The Story Of The Man Who Wrote A Book With Only His Eyelid Blinking

Can you imagine being locked in your body, without the ability to move?

I do sometimes and it terrifies me. I experienced something a bit similar when I woke up in the middle of anesthesia, and I can’t imagine how horrible it must feel if you stay in such a state for longer. Anyhow, this story isn’t about me.

One of the stories that touched me lately is the story about a man who managed to do something incredible in such a state.
A French journalist Jean-Dominique Bauby wrote a book The Diving Bell and the Butterfly, despite being physically paralyzed by the locked-in syndrome.

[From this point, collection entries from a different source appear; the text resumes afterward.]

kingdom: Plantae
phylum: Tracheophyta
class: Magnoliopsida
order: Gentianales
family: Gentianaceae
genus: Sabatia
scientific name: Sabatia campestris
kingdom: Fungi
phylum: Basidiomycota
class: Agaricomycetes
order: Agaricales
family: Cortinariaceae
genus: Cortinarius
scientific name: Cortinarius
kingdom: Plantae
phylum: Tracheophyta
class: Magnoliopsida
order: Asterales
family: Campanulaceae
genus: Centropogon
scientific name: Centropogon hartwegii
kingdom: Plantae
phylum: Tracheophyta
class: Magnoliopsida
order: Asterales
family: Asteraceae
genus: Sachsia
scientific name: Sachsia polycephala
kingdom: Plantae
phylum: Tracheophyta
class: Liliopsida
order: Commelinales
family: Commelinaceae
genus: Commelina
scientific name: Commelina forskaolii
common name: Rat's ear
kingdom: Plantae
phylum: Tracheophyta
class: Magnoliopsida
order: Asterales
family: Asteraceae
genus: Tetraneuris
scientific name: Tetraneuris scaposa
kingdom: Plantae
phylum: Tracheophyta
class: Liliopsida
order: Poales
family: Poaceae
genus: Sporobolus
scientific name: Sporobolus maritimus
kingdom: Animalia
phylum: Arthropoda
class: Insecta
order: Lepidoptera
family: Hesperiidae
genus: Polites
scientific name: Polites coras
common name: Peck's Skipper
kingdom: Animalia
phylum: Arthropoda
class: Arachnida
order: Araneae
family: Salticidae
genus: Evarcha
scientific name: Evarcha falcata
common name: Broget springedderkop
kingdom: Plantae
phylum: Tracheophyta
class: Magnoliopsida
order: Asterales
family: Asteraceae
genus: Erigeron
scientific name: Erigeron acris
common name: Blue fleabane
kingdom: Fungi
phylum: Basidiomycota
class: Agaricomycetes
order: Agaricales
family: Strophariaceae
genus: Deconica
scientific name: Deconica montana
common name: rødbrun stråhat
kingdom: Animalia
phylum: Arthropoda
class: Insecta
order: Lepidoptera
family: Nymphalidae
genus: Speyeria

He managed to do this entirely by blinking his left eyelid.

Bauby suffered a stroke on December 8, 1995, which left him paralyzed.
His right eye had to be sewn up due to an irritation problem. The entire book was written by Bauby blinking his left eyelid, using partner-assisted scanning, a transcriber repeatedly recited a French language frequency-ordered alphabet, until Bauby blinked to choose the next letter. When a person would point to each one of these letters or read them aloud to the correct letter, Bauby would blink his eyelid. Until he blinked out the entire book.

This was an amazing accomplishment.
It isn’t just the story behind the book, the book itself is a good read. He might lose the ability to move, but he certainly didn’t lose his ability to feel and express himself.

Sadly Bauby died of pneumonia two days after his work was published.

You can borrow his book here or buy it at your favorite bookstore. There is also a movie available.

What do you think after reading this story? Are you using your body in the best ways you can to live your life to the fullest?

6 thoughts on “The Story Of The Man Who Wrote A Book With Only His Eyelid Blinking”

  1. The mind, heart and spirit can truly be a force of nature. This story also reminds me of Stephen Hawking’s story and how he was able to do with such a disability too.

    Reply
    • Oh yes, Hawking did some amazing things too.

      I’d like to mention here that is no less amazing just to survive another day.

      I didn’t write about this aspect this time, but is no less important to be aware that amazing things happen in our own homes, everyday. It’s just that we sometimes don’t see them (speaking from experience).